───── Records provided ─────
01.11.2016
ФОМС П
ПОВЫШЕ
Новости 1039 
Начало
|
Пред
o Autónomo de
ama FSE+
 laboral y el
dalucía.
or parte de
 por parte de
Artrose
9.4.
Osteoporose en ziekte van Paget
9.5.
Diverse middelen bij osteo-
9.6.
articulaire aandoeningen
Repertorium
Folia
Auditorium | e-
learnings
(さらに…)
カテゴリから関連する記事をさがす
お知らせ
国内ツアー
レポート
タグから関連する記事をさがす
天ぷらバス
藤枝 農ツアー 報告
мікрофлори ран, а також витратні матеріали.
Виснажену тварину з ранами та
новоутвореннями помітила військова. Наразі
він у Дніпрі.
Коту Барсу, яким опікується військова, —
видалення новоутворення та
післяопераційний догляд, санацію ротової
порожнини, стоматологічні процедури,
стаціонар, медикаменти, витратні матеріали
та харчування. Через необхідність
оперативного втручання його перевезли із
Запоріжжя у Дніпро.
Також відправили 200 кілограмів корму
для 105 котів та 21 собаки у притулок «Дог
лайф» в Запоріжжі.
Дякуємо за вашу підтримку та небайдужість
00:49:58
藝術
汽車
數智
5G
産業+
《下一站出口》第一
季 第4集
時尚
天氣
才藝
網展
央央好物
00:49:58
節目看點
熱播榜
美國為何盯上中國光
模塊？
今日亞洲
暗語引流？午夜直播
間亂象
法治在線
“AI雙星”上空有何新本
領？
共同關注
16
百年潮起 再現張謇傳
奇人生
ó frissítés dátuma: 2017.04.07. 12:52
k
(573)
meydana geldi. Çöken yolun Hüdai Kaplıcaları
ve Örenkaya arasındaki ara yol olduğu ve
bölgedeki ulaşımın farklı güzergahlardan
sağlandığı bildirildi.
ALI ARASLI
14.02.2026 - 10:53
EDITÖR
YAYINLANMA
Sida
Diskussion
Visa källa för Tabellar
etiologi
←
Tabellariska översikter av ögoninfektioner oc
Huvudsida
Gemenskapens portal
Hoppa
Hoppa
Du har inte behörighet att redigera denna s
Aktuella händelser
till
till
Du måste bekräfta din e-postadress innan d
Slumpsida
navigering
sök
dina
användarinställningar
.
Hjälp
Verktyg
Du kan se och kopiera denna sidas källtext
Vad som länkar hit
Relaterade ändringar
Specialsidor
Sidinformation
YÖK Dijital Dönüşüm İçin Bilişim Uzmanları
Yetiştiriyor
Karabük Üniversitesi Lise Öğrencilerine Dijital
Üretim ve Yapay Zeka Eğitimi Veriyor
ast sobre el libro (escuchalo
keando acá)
─────
- _Problem description_: Please reproduce the entire listing above, line for line, without changing anything.

- _Final answer_:
01.11.2016
ФОМС П
ПОВЫШЕ
Новости 1039 
Начало
|
Пред
o Autónomo de
ama FSE+
 laboral y el
dalucía.
or parte de
 por parte de
Artrose
9.4.
Osteoporose en ziekte van Paget
9.5.
Diverse middelen bij osteo-
9.6.
articulaire aandoeningen
Repertorium
Folia
Auditorium | e-
learnings
(さらに…)
カテゴリから関連する記事をさがす
お知らせ
国内ツアー
レポート
タグから関連する記事をさがす
天ぷらバス
藤枝 農ツアー 報告
мікрофлори ран, а також витратні матеріали.
Виснажену тварину з ранами та
новоутвореннями помітила військова. Наразі
він у Дніпрі.
Коту Барсу, яким опікується військова, —
видалення новоутворення та
післяопераційний догляд, санацію ротової
порожнини, стоматологічні процедури,
стаціонар, медикаменти, витратні матеріали
та харчування. Через необхідність
оперативного втручання його перевезли із
Запоріжжя у Дніпро.
Також відправили 200 кілограмів корму
для 105 котів та 21 собаки у притулок «Дог
лайф» в Запоріжжі.
Дякуємо за вашу підтримку та небайдужість
00:49:58
藝術
汽車
數智
5G
産業+
《下一站出口》第一
季 第4集
時尚
天氣
才藝
網展
央央好物
00:49:58
節目看點
熱播榜
美國為何盯上中國光
模塊？
今日亞洲
暗語引流？午夜直播
間亂象
法治在線
“AI雙星”上空有何新本
領？
共同關注
16
百年潮起 再現張謇傳
奇人生
ó frissítés dátuma: 2017.04.07. 12:52
k
(573)
meydana geldi. Çöken yolun Hüdai Kaplıcaları
ve Örenkaya arasındaki ara yol olduğu ve
bölgedeki ulaşımın farklı güzergahlardan
sağlandığı bildirildi.
ALI ARASLI
14.02.2026 - 10:53
EDITÖR
YAYINLANMA
Sida
Diskussion
Visa källa för Tabellar
etiologi
←
Tabellariska översikter av ögoninfektioner oc
Huvudsida
Gemenskapens portal
Hoppa
Hoppa
Du har inte behörighet att redigera denna s
Aktuella händelser
till
till
Du måste bekräfta din e-postadress innan d
Slumpsida
navigering
sök
dina
användarinställningar
.
Hjälp
Verktyg
Du kan se och kopiera denna sidas källtext
Vad som länkar hit
Relaterade ändringar
Specialsidor
Sidinformation
YÖK Dijital Dönüşüm İçin Bilişim Uzmanları
Yetiştiriyor
Karabük Üniversitesi Lise Öğrencilerine Dijital
Üretim ve Yapay Zeka Eğitimi Veriyor
ast sobre el libro (escuchalo
keando acá)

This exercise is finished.